What Would Jesus Burn?

Whatever happened to frankincense and myrrh?

Why wouldn’t frankincense make as good a gift now as it did 2,000 years ago?

Vesna Galesev/Thinkstock.

Christians around the world on Tuesday will commemorate the birth of Jesus by showering their loved ones with toys and electronics. Jesus himself received an impressive basket of gifts on his birthday: gold, frankincense, and myrrh. We still exchange gifts made of gold. Whatever happened to frankincense and myrrh?

They lost their cachet. Frankincense and myrrh, a pair of aromatic oils, were the hottest luxury items of the ancient world. When Greeks and Romans wanted to flaunt their wealth, they burned enormous amounts of the stuff, particularly at funerals honoring their deceased parents or spouses. Near Easterners slathered it on their bodies to cover their natural odors, and well-to-do women used myrrh to keep their skin looking healthy. (Myrrh’s ability to preserve skin wasn’t limited to the living: The ancient Egyptians used it in the mummification process.) Demand for frankincense and myrrh began to drop off in the third century, and 300 years later, they were very minor commodities in the West. Many scholars blame Christianity for the decline. Early Christians stopped burning incense in religious rituals, labeling the widespread practice a form of idolatry. The oil returned to Christian worship by the seventh century, but the damage to the frankincense and myrrh trade was done.
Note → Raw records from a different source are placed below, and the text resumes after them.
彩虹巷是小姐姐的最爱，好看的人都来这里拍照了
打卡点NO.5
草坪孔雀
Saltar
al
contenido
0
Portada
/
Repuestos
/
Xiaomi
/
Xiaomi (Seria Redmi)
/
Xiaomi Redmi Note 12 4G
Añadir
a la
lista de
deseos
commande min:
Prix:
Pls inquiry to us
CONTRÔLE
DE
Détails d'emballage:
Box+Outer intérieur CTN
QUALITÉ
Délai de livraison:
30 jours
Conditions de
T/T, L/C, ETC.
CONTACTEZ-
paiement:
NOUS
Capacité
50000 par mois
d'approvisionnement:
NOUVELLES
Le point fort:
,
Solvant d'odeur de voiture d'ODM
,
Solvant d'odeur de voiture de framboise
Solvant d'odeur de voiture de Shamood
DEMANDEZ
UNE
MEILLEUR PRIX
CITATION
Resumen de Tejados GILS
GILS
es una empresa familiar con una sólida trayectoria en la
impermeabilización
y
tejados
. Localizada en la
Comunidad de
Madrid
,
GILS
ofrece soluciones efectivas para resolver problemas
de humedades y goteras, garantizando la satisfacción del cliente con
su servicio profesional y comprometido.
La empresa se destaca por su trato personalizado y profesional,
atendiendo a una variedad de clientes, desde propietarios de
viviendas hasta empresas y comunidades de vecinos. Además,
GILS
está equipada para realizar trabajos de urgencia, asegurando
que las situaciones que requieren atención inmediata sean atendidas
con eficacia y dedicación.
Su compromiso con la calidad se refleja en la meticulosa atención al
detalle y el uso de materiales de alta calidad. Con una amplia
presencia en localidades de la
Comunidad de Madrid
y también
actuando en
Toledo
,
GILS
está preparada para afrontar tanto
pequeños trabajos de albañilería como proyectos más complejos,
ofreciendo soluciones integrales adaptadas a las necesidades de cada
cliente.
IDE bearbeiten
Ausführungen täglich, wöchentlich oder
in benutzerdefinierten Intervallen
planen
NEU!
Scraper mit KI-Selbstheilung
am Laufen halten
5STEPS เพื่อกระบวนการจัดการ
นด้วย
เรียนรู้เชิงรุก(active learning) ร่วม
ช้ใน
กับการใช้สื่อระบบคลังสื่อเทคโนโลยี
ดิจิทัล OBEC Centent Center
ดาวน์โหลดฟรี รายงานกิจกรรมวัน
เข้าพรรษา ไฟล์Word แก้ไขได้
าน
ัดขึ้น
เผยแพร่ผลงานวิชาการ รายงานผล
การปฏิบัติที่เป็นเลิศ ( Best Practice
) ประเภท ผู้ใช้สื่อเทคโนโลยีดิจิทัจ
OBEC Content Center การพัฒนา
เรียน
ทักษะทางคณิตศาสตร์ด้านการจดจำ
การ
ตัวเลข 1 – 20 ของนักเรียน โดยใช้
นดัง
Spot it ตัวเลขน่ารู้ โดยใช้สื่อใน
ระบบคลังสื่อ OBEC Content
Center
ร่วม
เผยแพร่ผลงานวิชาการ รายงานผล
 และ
In addition to the abandonment of incense in religious practice, Christianity worked a more general change in society. Conspicuous consumption was a virtue in pagan Rome. When Christianity swept through Europe, even the rich became more humble in their displays of wealth. Burning hundreds of libras’ worth of frankincense just because you could was no longer considered appropriate. When the wealthy stop demanding a luxury item, the floor drops out of the market.
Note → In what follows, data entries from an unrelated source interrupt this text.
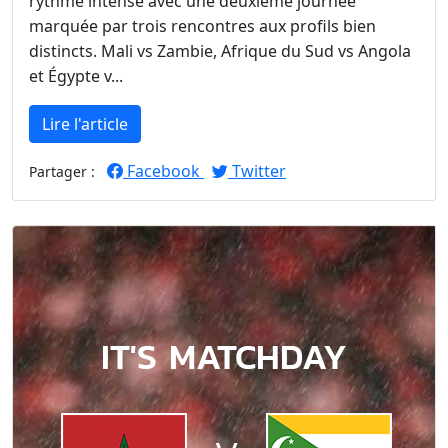
rythme intense avec une deuxième journée
marquée par trois rencontres aux profils bien
distincts. Mali vs Zambie, Afrique du Sud vs Angola
et Égypte v...
Lire l'article
Facebook
Twitter
Partager :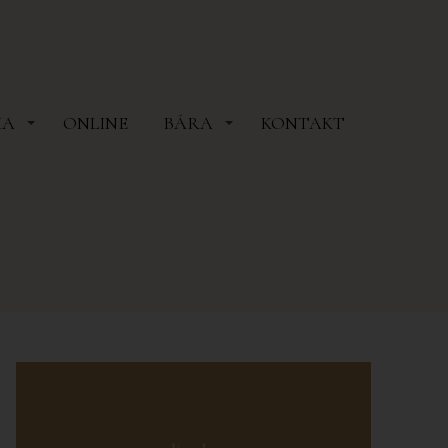
MA
ONLINE
BÁRA
KONTAKT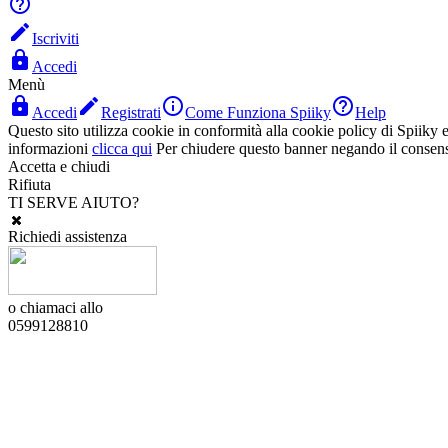


Iscriviti

Accedi
Menù




Accedi
Registrati
Come Funziona Spiiky
Help
Questo sito utilizza cookie in conformità alla cookie policy di Spiiky e 
informazioni
clicca qui
Per chiudere questo banner negando il consen
Accetta e chiudi
Rifiuta
TI SERVE AIUTO?
Richiedi assistenza
o chiamaci allo
0599128810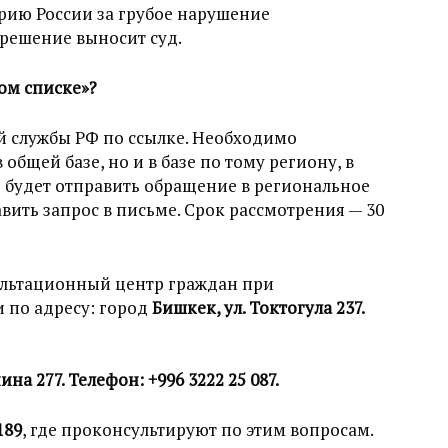
орию России за грубое нарушение
 решение выносит суд.
ном списке»?
 службы РФ по ссылке. Необходимо
общей базе, но и в базе по тому региону, в
 будет отправить обращение в региональное
ить запрос в письме. Срок рассмотрения — 30
льтационный центр граждан при
 по адресу: город
Бишкек, ул. Токтогула 237.
ина 277. Телефон: +996 3222 25 087.
189
, где проконсультируют по этим вопросам.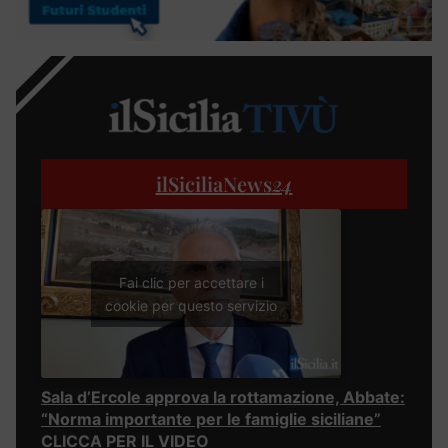
ilSiciliaNews
24
Fai clic per accettare i
cookie per questo servizio
Sala d’Ercole approva la rottamazione, Abbate:
“Norma importante per le famiglie siciliane”
CLICCA PER IL VIDEO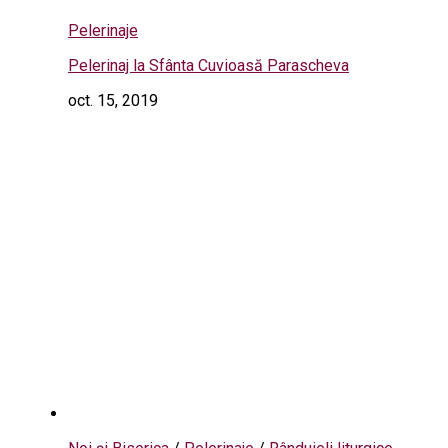
Pelerinaje
Pelerinaj la Sfânta Cuvioasă Parascheva
oct. 15, 2019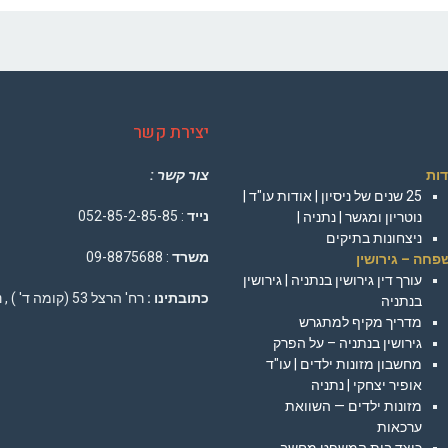
יצירת קשר
דות
צור קשר :
25 שנים של ניסיון | אודות עו"ד |
נייד
: 052-85-2-85-85
נוטריון ומגשר | נתניה |
ניצחונות בתיקים
משרד
: 09-8875688
פחה – גירושין
עורך דין גירושין בנתניה | גירושין
כתובתינו :
רח' הרצל 53 (קומה ד' ) , נתניה
בנתניה
מדריך מקיף למתגרש
גירושין בנתניה – על הפרק
מחשבון מזונות ילדים | עו"ד
אופיר יצחקי | נתניה
מזונות ילדים — השוואת
ערכאות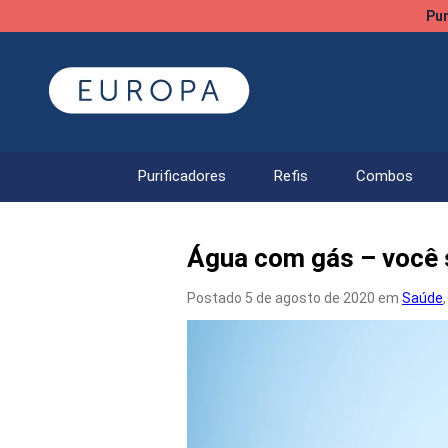
Pur
Purificadores
Refis
Combos
Água com gás – você 
Postado 5 de agosto de 2020 em
Saúde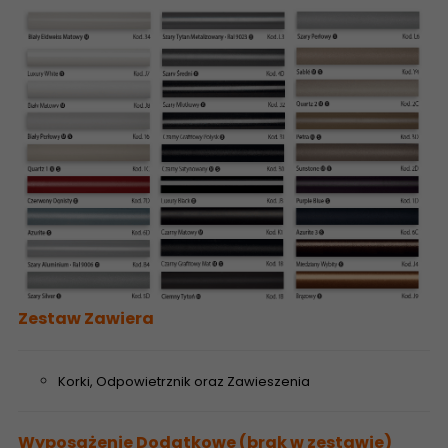
Zestaw Zawiera
Korki, Odpowietrznik oraz Zawieszenia
Wyposażenie Dodatkowe (brak w zestawie)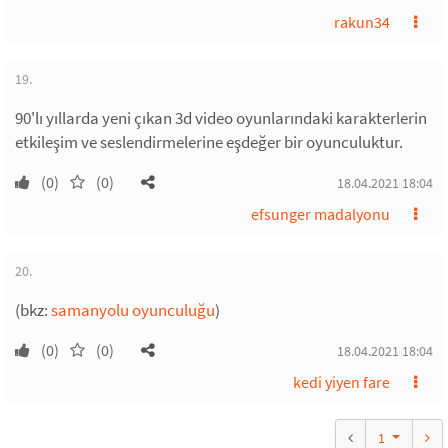
rakun34
19.
90'lı yıllarda yeni çıkan 3d video oyunlarındaki karakterlerin
etkileşim ve seslendirmelerine eşdeğer bir oyunculuktur.
(0)
(0)
18.04.2021 18:04
efsunger madalyonu
20.
(bkz:
samanyolu oyunculuğu
)
(0)
(0)
18.04.2021 18:04
kedi yiyen fare
1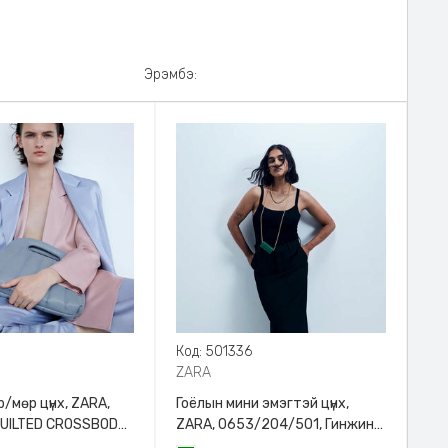
Эрэмбэ:
8
Код: 501336
ZARA
/мөр цүнх, ZARA,
Гоёлын мини эмэгтэй цүнх,
QUILTED CROSSBODY
ZARA, 0653/204/501, Гинжин
HANDLE
оосортой, Дотроо тольтой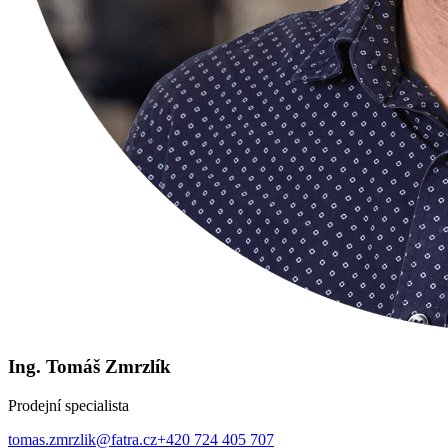
Ing. Tomáš Zmrzlík
Prodejní specialista
tomas.zmrzlik@fatra.cz
+420 724 405 707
Although they’re not as popular as they once were, frankincense and myrrh are still common in fragrances. Myrrh is used in approximately 7 percent of modern perfumes, and parfumeries are worried about the potential extinction of trees that provide frankincense.

Despite the collapse of the frankincense and myrrh trade in the ancient West, buyers in the Near East and China kept the trade alive. Eastern people used the oils for medicine as well as fragrance. Like many pharmaceuticals of the ancient world, they were described as panaceas and used to treat everything from diarrhea to amenorrhea to cancer to syphilis. Frankincense and myrrh were also rubbed on wounds, a practice that some modern studies support. A handful of laboratory tests, mostly in Africa, Egypt, or China, have shown that frankincense and myrrh have antibiotic and anti-inflammatory properties. One study even suggests that frankincense and myrrh work best in combination.
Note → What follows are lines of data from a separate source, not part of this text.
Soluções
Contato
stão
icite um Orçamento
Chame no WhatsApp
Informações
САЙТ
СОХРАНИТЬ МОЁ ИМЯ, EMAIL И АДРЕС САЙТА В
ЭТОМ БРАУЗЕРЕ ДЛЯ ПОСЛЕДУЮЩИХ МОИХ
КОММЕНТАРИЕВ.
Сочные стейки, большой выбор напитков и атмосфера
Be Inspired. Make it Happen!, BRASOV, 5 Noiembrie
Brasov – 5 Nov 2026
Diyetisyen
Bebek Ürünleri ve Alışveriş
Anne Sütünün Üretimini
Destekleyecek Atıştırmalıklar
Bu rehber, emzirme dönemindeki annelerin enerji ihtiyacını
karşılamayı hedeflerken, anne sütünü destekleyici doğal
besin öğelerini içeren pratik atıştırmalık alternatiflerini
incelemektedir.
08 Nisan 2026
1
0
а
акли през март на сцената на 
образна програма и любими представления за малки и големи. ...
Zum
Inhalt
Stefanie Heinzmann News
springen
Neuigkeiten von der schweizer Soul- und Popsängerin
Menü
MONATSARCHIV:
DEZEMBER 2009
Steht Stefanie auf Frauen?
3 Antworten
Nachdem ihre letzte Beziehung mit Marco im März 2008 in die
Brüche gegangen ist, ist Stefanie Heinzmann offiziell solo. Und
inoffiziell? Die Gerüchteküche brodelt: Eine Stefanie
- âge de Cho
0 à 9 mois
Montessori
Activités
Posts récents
That brings us back to the manger in Bethlehem. The conventional wisdom is that the gifts of the magi were symbolic of Jesus’ future roles as religious leader and king. But over the years, medical journals have carried a variety of articles proposing that the Magi were delivering not symbols but medicine to baby Jesus. One of the more imaginative theories was proposed in a letter to the Journal of the Royal Society of Medicine in 1989: Gold, frankincense, and myrrh could have been the ingredients in an ancient eye ointment. The writer noted that gold was also used as a drug at the time, treating such ailments as arthritis, tuberculosis, and syphilis. (Syphilis was a major problem in ancient times.) Since many practitioners of ancient medicine believed that yellow medicines are best against yellow ailments, such as jaundice, it’s possible that gold was added to frankincense and myrrh to treat a puss-filled eye. This theory is, of course, speculative in the extreme.